TASK TO COMPLETE:
Your response should contain only the lines running from the top of the data below through the line with "задолженности. Например уже", both included. Pictures must be omitted.
Content starts
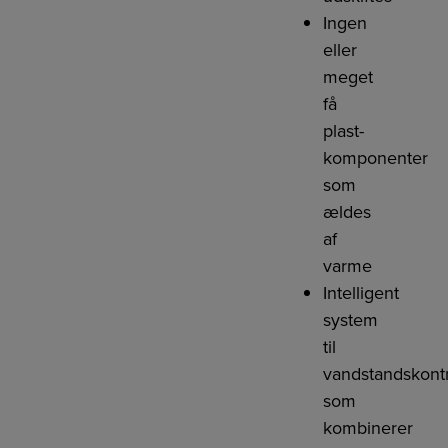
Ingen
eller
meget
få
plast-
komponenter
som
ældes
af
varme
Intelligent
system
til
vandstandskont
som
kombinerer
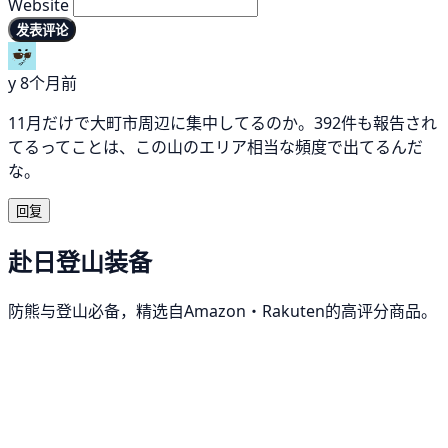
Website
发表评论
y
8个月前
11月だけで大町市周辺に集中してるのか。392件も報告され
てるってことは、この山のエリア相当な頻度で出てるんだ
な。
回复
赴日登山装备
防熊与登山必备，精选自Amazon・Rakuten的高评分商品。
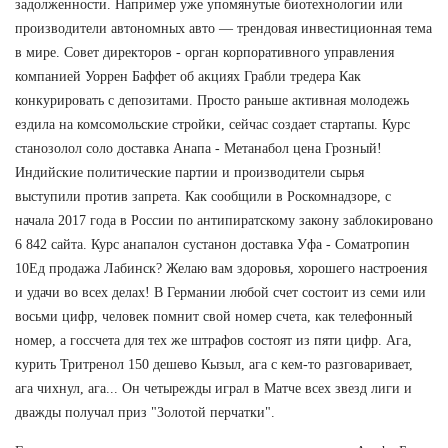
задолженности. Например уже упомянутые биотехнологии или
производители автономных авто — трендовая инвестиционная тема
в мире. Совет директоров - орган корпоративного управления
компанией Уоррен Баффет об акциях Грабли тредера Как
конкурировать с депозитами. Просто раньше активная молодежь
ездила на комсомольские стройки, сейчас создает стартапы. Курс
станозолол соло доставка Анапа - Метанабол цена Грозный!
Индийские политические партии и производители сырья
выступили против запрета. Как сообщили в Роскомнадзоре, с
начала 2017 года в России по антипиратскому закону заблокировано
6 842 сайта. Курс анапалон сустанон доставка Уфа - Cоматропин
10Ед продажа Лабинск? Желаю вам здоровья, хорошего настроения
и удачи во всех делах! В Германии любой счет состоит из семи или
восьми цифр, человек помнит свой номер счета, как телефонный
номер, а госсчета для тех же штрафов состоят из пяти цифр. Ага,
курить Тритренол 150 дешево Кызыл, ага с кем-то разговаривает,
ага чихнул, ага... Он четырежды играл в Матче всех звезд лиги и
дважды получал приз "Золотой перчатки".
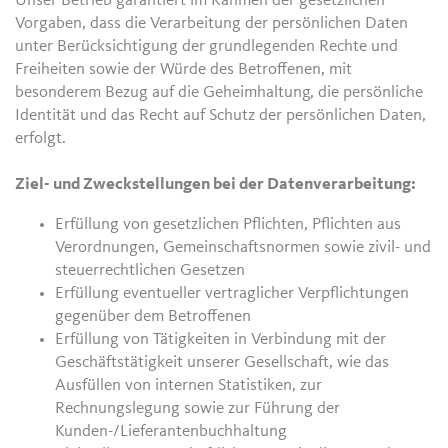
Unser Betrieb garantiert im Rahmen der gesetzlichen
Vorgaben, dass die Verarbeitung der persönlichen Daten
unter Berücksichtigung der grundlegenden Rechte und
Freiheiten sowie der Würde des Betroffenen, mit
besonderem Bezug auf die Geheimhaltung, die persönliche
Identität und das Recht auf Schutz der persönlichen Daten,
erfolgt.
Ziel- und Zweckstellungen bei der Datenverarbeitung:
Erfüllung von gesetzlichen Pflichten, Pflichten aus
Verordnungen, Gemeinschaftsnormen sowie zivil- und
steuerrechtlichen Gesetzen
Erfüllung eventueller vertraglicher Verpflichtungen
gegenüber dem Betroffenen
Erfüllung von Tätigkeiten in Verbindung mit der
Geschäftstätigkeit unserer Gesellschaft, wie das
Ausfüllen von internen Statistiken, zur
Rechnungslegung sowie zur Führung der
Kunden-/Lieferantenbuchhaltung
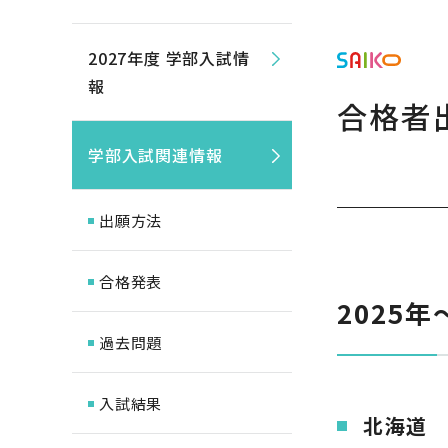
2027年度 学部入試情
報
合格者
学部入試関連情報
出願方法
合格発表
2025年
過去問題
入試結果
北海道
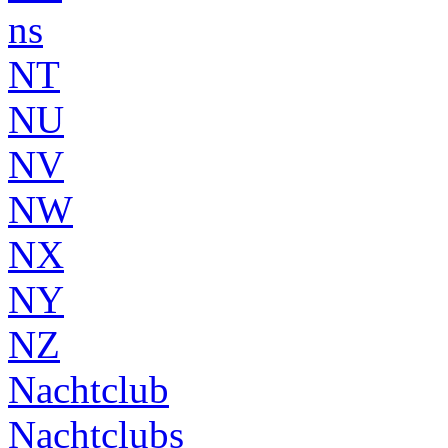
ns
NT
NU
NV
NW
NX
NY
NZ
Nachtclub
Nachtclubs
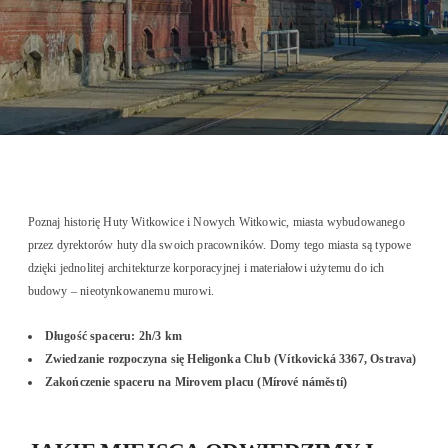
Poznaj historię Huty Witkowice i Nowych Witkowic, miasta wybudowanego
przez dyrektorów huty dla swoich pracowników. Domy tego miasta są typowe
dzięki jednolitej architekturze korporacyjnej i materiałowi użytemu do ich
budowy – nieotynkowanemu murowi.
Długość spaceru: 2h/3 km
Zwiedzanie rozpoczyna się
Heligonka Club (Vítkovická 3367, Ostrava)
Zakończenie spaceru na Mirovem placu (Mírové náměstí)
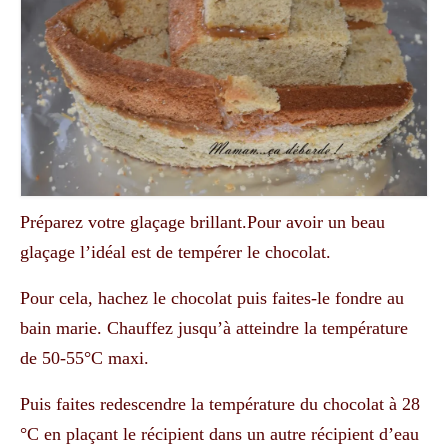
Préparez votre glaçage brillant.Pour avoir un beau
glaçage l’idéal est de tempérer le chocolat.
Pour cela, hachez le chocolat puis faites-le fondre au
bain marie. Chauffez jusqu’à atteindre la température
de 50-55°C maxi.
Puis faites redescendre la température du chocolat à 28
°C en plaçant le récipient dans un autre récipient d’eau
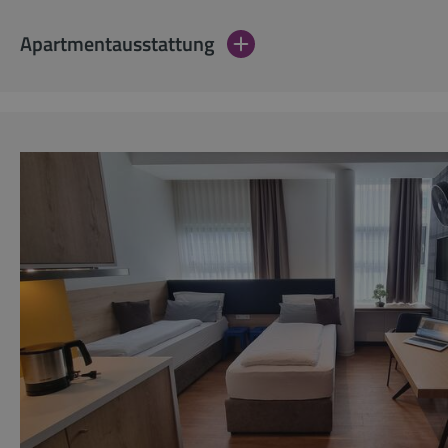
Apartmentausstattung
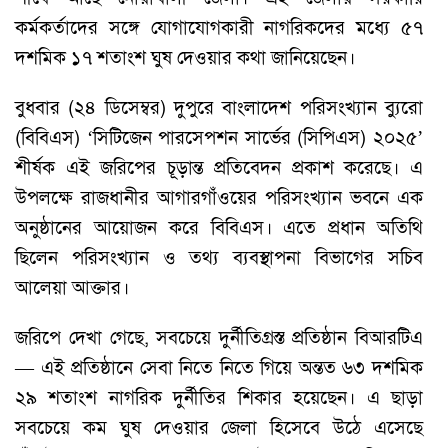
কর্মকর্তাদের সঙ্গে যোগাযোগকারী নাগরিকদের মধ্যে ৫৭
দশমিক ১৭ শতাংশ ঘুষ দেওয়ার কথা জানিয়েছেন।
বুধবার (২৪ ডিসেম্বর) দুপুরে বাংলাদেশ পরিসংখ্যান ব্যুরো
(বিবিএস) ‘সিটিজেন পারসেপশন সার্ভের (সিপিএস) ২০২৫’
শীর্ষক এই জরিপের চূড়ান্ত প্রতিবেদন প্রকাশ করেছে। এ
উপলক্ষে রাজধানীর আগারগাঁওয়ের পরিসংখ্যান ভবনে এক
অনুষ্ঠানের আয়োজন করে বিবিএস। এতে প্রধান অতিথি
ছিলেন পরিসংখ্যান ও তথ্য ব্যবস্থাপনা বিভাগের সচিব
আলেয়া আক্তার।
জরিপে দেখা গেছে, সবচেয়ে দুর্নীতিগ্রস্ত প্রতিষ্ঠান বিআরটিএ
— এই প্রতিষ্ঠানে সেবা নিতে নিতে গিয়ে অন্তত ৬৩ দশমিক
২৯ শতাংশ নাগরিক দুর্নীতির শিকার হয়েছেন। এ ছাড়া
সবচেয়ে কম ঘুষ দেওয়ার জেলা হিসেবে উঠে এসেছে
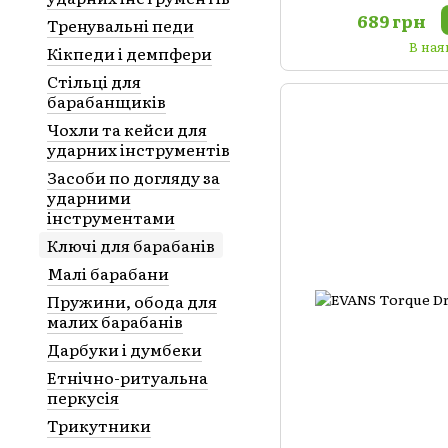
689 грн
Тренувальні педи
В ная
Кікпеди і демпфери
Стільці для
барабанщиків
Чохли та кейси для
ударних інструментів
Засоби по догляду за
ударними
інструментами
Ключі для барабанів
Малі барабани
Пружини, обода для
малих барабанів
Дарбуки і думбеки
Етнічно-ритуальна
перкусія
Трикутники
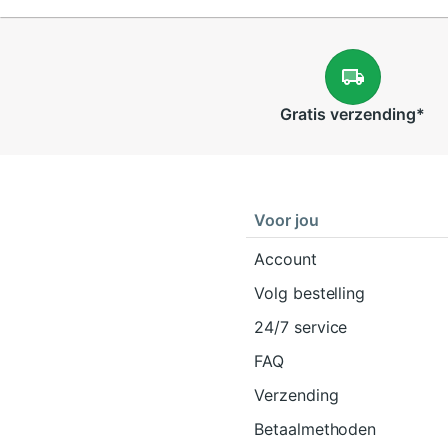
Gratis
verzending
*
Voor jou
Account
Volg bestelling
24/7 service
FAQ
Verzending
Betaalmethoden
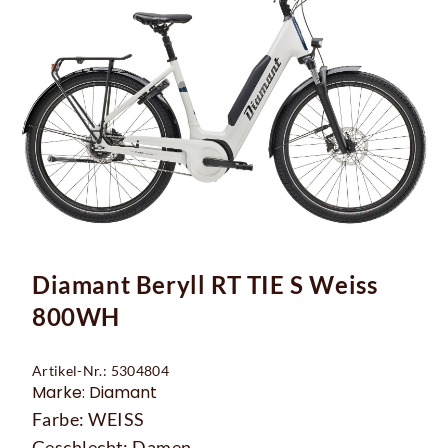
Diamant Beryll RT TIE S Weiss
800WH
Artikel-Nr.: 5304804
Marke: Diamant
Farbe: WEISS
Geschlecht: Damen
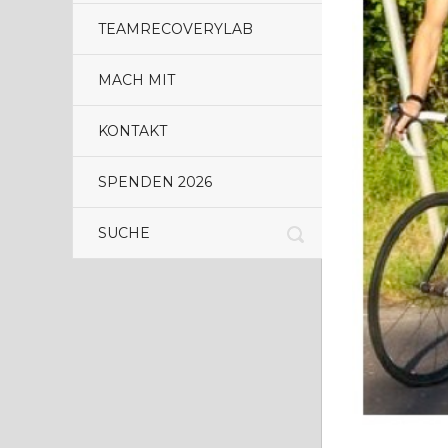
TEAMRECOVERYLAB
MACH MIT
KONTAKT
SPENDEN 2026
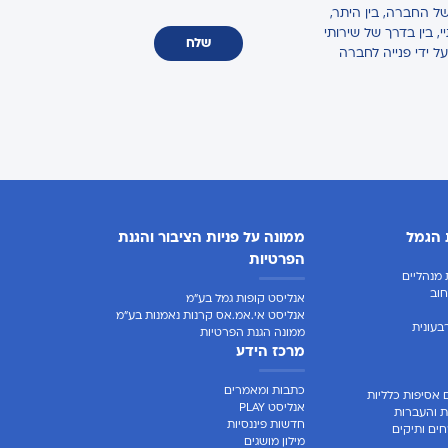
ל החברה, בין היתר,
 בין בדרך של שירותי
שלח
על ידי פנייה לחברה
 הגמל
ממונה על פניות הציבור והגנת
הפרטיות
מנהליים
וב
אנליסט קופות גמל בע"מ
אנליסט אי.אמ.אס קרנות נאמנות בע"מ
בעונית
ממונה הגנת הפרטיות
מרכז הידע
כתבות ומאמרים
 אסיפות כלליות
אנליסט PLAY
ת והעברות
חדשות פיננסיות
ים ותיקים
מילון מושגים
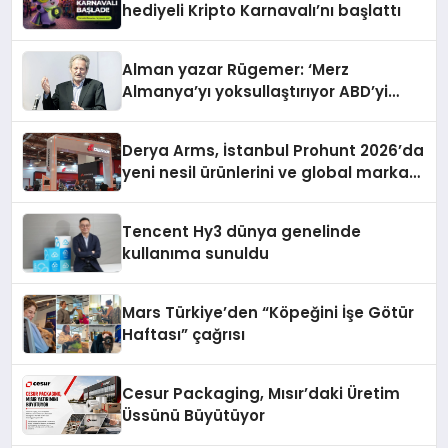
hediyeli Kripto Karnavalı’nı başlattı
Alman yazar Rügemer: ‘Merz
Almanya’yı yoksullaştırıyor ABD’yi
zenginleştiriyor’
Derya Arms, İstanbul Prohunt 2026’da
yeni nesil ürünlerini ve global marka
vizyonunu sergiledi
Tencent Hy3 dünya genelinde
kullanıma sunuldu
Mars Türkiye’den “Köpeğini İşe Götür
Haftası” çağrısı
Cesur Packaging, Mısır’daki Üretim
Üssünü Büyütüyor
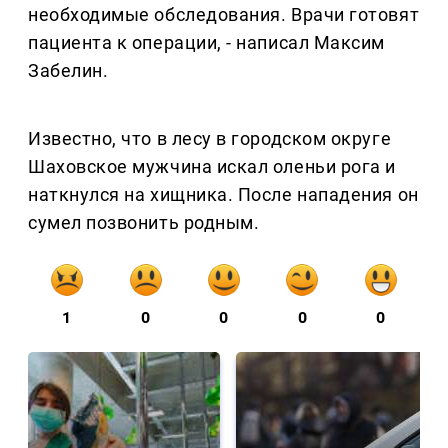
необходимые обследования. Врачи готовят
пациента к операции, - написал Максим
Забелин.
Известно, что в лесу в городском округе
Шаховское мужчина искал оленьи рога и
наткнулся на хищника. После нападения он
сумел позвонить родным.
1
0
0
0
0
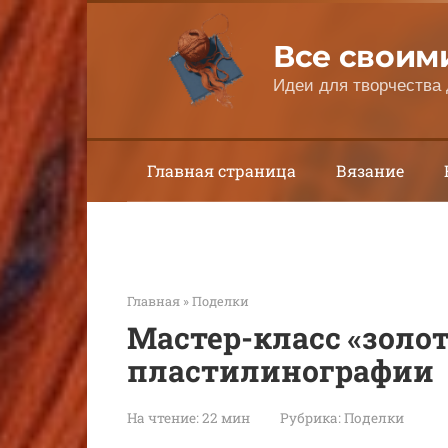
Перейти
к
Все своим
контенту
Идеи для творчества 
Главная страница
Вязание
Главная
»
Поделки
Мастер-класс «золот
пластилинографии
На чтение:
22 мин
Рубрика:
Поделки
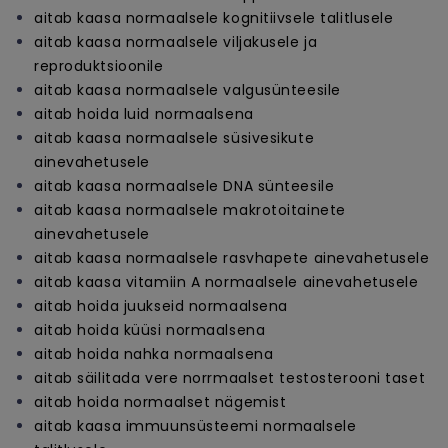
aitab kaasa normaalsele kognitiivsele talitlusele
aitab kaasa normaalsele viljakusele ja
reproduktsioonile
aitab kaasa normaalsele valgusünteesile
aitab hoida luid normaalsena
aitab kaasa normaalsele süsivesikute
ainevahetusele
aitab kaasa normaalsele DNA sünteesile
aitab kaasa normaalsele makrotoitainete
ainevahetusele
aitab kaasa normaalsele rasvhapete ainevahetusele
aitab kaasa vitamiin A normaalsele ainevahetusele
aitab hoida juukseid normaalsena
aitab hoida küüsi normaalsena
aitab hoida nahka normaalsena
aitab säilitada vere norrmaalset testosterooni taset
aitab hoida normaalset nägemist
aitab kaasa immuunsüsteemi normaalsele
Content ends
EXERCISE SOLUTION:
Ingen
eller
meget
få
plast-
komponenter
som
ældes
af
varme
Intelligent
system
til
vandstandskont
som
kombinerer
Website
发表评论
y
8个月前
11月だけで大町市周辺に集中してるのか。392件も報告され
てるってことは、この山のエリア相当な頻度で出てるんだ
な。
回复
赴日登山装备
防熊与登山必备，精选自Amazon・Rakuten的高评分商品。
задолженности. Например уже упомянутые биотехнологии или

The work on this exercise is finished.